Down to the last line, print the data that follows exactly, without its pictures.

Records supplied:
+++

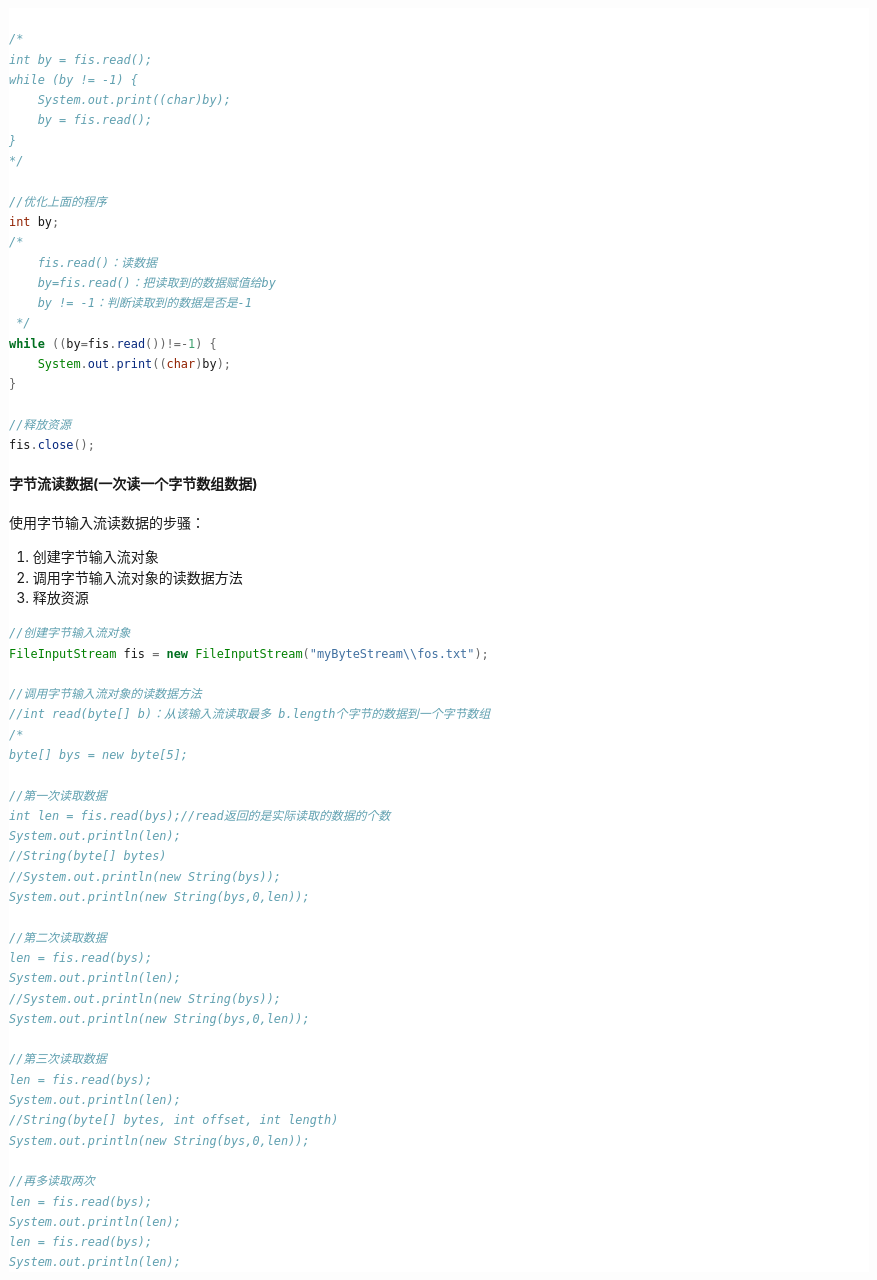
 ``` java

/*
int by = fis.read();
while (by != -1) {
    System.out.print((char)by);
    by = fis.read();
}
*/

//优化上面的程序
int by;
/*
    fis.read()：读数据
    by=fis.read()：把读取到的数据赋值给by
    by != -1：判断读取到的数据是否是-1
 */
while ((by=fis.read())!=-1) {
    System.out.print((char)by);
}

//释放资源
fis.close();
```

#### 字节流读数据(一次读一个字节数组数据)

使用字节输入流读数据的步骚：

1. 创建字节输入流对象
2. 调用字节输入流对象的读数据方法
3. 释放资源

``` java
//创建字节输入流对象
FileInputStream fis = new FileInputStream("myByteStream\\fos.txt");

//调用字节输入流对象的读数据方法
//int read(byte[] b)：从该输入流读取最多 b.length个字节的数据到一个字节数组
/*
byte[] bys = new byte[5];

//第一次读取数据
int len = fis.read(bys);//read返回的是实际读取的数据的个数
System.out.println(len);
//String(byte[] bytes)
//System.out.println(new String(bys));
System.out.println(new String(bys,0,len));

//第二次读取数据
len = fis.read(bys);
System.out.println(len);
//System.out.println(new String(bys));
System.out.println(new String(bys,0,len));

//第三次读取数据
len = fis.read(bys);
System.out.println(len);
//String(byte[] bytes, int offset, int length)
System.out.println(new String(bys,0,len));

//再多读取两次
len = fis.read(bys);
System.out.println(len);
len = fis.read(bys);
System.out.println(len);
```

+++

Response below:
 ``` java

/*
int by = fis.read();
while (by != -1) {
    System.out.print((char)by);
    by = fis.read();
}
*/

//优化上面的程序
int by;
/*
    fis.read()：读数据
    by=fis.read()：把读取到的数据赋值给by
    by != -1：判断读取到的数据是否是-1
 */
while ((by=fis.read())!=-1) {
    System.out.print((char)by);
}

//释放资源
fis.close();
```

#### 字节流读数据(一次读一个字节数组数据)

使用字节输入流读数据的步骚：

1. 创建字节输入流对象
2. 调用字节输入流对象的读数据方法
3. 释放资源

``` java
//创建字节输入流对象
FileInputStream fis = new FileInputStream("myByteStream\\fos.txt");

//调用字节输入流对象的读数据方法
//int read(byte[] b)：从该输入流读取最多 b.length个字节的数据到一个字节数组
/*
byte[] bys = new byte[5];

//第一次读取数据
int len = fis.read(bys);//read返回的是实际读取的数据的个数
System.out.println(len);
//String(byte[] bytes)
//System.out.println(new String(bys));
System.out.println(new String(bys,0,len));

//第二次读取数据
len = fis.read(bys);
System.out.println(len);
//System.out.println(new String(bys));
System.out.println(new String(bys,0,len));

//第三次读取数据
len = fis.read(bys);
System.out.println(len);
//String(byte[] bytes, int offset, int length)
System.out.println(new String(bys,0,len));

//再多读取两次
len = fis.read(bys);
System.out.println(len);
len = fis.read(bys);
System.out.println(len);
```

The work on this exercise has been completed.